FTSE 100 consumer goods giant Reckitt Benckiser (RB) saw a 2% drop in headline revenues in the third quarter as weak sales in infant nutrition and the impact of currencies hit its top-line results.
Reported third quarter sales fell 2% to £3,12bn, which was a marked turnaround from 13% growth in the first half as currencies bit in the third quarter.
Like for like growth in the quarter was 2% - which is in-line with the first half - though growth was negatively impacted by 2% (£70m) from a temporary manufacturing disruption at its European infant nutrition plant.

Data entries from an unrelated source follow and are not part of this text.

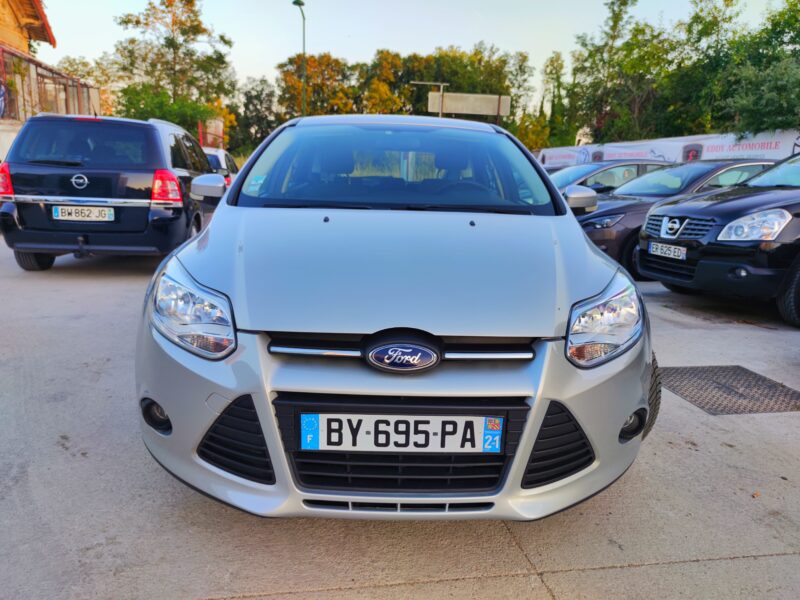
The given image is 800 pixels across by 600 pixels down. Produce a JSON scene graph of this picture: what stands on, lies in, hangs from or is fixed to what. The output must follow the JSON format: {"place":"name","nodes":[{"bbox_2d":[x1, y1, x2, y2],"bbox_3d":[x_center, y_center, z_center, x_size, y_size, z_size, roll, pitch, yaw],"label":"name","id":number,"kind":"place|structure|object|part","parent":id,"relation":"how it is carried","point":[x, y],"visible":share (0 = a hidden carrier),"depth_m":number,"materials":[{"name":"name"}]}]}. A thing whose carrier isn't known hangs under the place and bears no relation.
{"place":"outdoors","nodes":[
{"label":"outdoors","id":0,"kind":"place"},
{"bbox_2d":[0,0,99,162],"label":"building","id":1,"kind":"structure","parent":0,"point":[15,14],"depth_m":18.10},
{"bbox_2d":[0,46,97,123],"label":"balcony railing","id":2,"kind":"object","parent":1,"relation":"attached to","point":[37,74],"visible":0.69,"depth_m":17.29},
{"bbox_2d":[0,229,799,599],"label":"concrete pavement","id":3,"kind":"structure","parent":0,"point":[565,573],"materials":[{"name":"grey concrete"}]},
{"bbox_2d":[0,113,221,270],"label":"black minivan","id":4,"kind":"object","parent":3,"relation":"on","point":[153,143],"visible":0.87,"depth_m":6.27,"materials":[{"name":"black metal"}]},
{"label":"taillight","id":5,"kind":"part","parent":4,"relation":"part of","materials":[{"name":"red plastic"}]},
{"label":"tire","id":6,"kind":"part","parent":4,"relation":"part of","materials":[{"name":"black rubber"}]},
{"bbox_2d":[53,206,114,221],"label":"license plate","id":7,"kind":"object","parent":4,"relation":"attached to","point":[70,210],"visible":0.98,"depth_m":6.24,"materials":[{"name":"white metal"}]},
{"label":"tail light","id":8,"kind":"part","parent":4,"relation":"part of","materials":[{"name":"red plastic"}]},
{"label":"mirror","id":9,"kind":"part","parent":4,"relation":"part of","materials":[{"name":"mirror"}]},
{"bbox_2d":[132,117,651,520],"bbox_3d":[0.005,-0.327,3.492,1.862,1.583,4.440,0,13,-5],"label":"silver car","id":10,"kind":"object","parent":3,"relation":"on","point":[217,222],"visible":0.97,"depth_m":1.98,"materials":[{"name":"silver metal"}]},
{"label":"headlight","id":11,"kind":"part","parent":10,"relation":"part of","materials":[{"name":"clear plastic"}]},
{"label":"windshield","id":12,"kind":"part","parent":10,"relation":"part of","materials":[{"name":"clear glass"}]},
{"bbox_2d":[298,413,501,453],"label":"license plate","id":13,"kind":"object","parent":10,"relation":"attached to","point":[457,422],"visible":0.98,"depth_m":1.79,"materials":[{"name":"white"}]},
{"label":"headlight","id":14,"kind":"part","parent":10,"relation":"part of","materials":[{"name":"clear plastic"}]},
{"bbox_2d":[579,158,780,278],"bbox_3d":[4.054,-1.163,7.743,4.418,1.496,1.869,0,13,-5],"label":"dark car","id":15,"kind":"object","parent":3,"relation":"on","point":[588,226],"visible":0.34,"depth_m":7.22,"materials":[{"name":"metal"}]},
{"bbox_2d":[637,151,799,328],"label":"black suv","id":16,"kind":"object","parent":3,"relation":"on","point":[706,210],"visible":0.99,"depth_m":5.23,"materials":[{"name":"black metal"}]},
{"bbox_2d":[647,241,686,259],"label":"license plate","id":17,"kind":"object","parent":16,"relation":"attached to","point":[665,246],"visible":0.97,"depth_m":5.60,"materials":[{"name":"white metal"}]},
{"label":"headlight","id":18,"kind":"part","parent":16,"relation":"part of","materials":[{"name":"clear plastic"}]},
{"label":"tire","id":19,"kind":"part","parent":16,"relation":"part of","materials":[{"name":"black rubber"}]},
{"bbox_2d":[660,364,799,414],"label":"drain grate","id":20,"kind":"object","parent":3,"relation":"in","point":[719,384],"visible":0.9,"depth_m":3.46,"materials":[{"name":"metal"}]},
{"bbox_2d":[40,0,795,99],"label":"sky","id":21,"kind":"structure","parent":0,"point":[429,41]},
{"label":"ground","id":22,"kind":"structure","parent":0},
{"bbox_2d":[57,55,119,116],"bbox_3d":[-20.869,-12.218,37.023,5.939,7.740,6.036,9,15,31],"label":"tree","id":23,"kind":"object","parent":22,"relation":"on","point":[101,84],"visible":0.45,"depth_m":35.84,"materials":[{"name":"plant"}]},
{"bbox_2d":[116,84,216,136],"bbox_3d":[-11.430,-8.108,27.217,5.017,4.664,4.957,0,13,-5],"label":"shrub","id":24,"kind":"object","parent":22,"relation":"on","point":[156,116],"visible":0.55,"depth_m":26.39,"materials":[{"name":"green plant"}]},
{"bbox_2d":[110,0,235,139],"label":"tree","id":25,"kind":"object","parent":22,"relation":"on","point":[179,27],"visible":0.87,"depth_m":33.21,"materials":[{"name":"green plant"}]},
{"bbox_2d":[197,118,224,150],"bbox_3d":[-8.732,-6.801,25.606,0.933,2.879,1.533,0,13,-5],"label":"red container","id":26,"kind":"object","parent":22,"relation":"on","point":[221,131],"visible":0.53,"depth_m":25.29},
{"bbox_2d":[198,147,237,185],"bbox_3d":[-4.949,-2.987,13.969,1.798,1.635,4.650,0,13,-5],"label":"white car","id":27,"kind":"object","parent":22,"relation":"on","point":[217,155],"visible":0.17,"depth_m":13.15,"materials":[{"name":"white metal"}]},
{"bbox_2d":[232,77,280,154],"bbox_3d":[-11.246,-13.397,43.846,5.558,8.209,5.786,0,13,-5],"label":"tree","id":28,"kind":"object","parent":22,"relation":"on","point":[267,133],"visible":0.69,"depth_m":42.82,"materials":[{"name":"green plant"}]},
{"bbox_2d":[292,0,306,117],"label":"street lamp","id":29,"kind":"object","parent":22,"relation":"on","point":[295,2],"visible":0.59,"depth_m":26.09,"materials":[{"name":"green metal"}]},
{"bbox_2d":[275,53,355,119],"bbox_3d":[-6.736,-14.576,45.243,7.725,10.299,7.502,6,14,21],"label":"tree","id":30,"kind":"object","parent":22,"relation":"on","point":[310,96],"visible":0.62,"depth_m":43.40,"materials":[{"name":"plant"}]},
{"bbox_2d":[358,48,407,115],"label":"tree","id":31,"kind":"object","parent":22,"relation":"on","point":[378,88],"visible":0.49,"depth_m":44.45,"materials":[{"name":"plant"}]},
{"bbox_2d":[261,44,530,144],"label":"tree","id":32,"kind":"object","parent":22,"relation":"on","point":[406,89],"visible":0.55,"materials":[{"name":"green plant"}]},
{"bbox_2d":[413,81,446,116],"bbox_3d":[1.273,-7.304,25.962,1.720,5.445,0.275,0,13,-5],"label":"sign pole","id":33,"kind":"object","parent":22,"relation":"on","point":[441,84],"visible":0.44,"depth_m":25.45,"materials":[{"name":"metal"}]},
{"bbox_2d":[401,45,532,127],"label":"tree","id":34,"kind":"object","parent":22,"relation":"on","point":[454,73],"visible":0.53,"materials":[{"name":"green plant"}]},
{"bbox_2d":[427,91,510,118],"bbox_3d":[2.816,-6.399,23.267,3.762,4.428,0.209,0,13,-5],"label":"sign board","id":35,"kind":"object","parent":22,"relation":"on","point":[454,110],"visible":0.82,"depth_m":22.87,"materials":[{"name":"grey"}]},
{"bbox_2d":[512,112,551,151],"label":"tree","id":36,"kind":"object","parent":22,"relation":"on","point":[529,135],"visible":0.54,"depth_m":37.96,"materials":[{"name":"green plant"}]},
{"bbox_2d":[539,51,568,148],"bbox_3d":[11.867,-13.773,42.894,3.151,10.526,3.249,8,14,28],"label":"tree","id":37,"kind":"object","parent":22,"relation":"on","point":[554,66],"visible":0.72,"depth_m":42.16,"materials":[{"name":"green plant"}]},
{"bbox_2d":[547,160,669,193],"bbox_3d":[4.024,-2.072,11.107,4.365,1.450,1.820,0,13,-5],"label":"dark car","id":38,"kind":"object","parent":22,"relation":"on","point":[585,172],"visible":0.24,"depth_m":10.63,"materials":[{"name":"metal"}]},
{"bbox_2d":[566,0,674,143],"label":"tree","id":39,"kind":"object","parent":22,"relation":"on","point":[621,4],"visible":0.84,"depth_m":32.45,"materials":[{"name":"green plant"}]},
{"bbox_2d":[542,129,799,167],"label":"banner wall","id":40,"kind":"object","parent":22,"relation":"on","point":[724,153],"visible":0.55,"depth_m":18.58,"materials":[{"name":"white"}]},
{"bbox_2d":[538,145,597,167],"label":"banner","id":41,"kind":"object","parent":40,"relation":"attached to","point":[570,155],"visible":0.5,"depth_m":26.89,"materials":[{"name":"white"}]},
{"bbox_2d":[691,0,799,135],"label":"tree","id":42,"kind":"object","parent":22,"relation":"on","point":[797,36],"visible":0.86,"depth_m":18.19,"materials":[{"name":"green plant"}]}
]}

Infant nutrition saw segment delivered a 6% LFL decline in Q3 as the disruption impacted the supply of products to a number of our markets outside North America, resulting in approximately £70m lower revenue than expected in the quarter.
RB said the disruption was resolved and supply restored before the end of the quarter, though it does expect some residual impact in Q4 and into 2019.
This was mitigated by its over the counter health segment delivering LFL growth of 6% in the quarter and a year-to-date LFL performance of 6% thanks to broad-based growth across its major brands.
Its home and hygiene segment delivered 4% like for like growth to £1.23bn, comprising 2% volume and 2% price/mix growth. Pricing in developed markets remains “tough”, although RB saw some slight signs of improvement during the quarter.
CEO Rakesh Kapoor commented: “Q3 was another quarter of progress, with continued momentum and growth under our new RB 2.0 organisational structure.
“Our base Health and Hygiene Home businesses each delivered 4% LFL growth in the quarter, against a backdrop of mixed market conditions, demonstrating the strength of our brands, innovation success and early signs of RB 2.0 benefits.
“We have sufficient momentum and progress in our business to absorb this temporary manufacturing disruption. We therefore reiterate our 2018 target of +14-15% total net revenue growth at constant rates.”
Reckitt, however, has slumped 4.6% to 6,305p in early trading on Tuesday.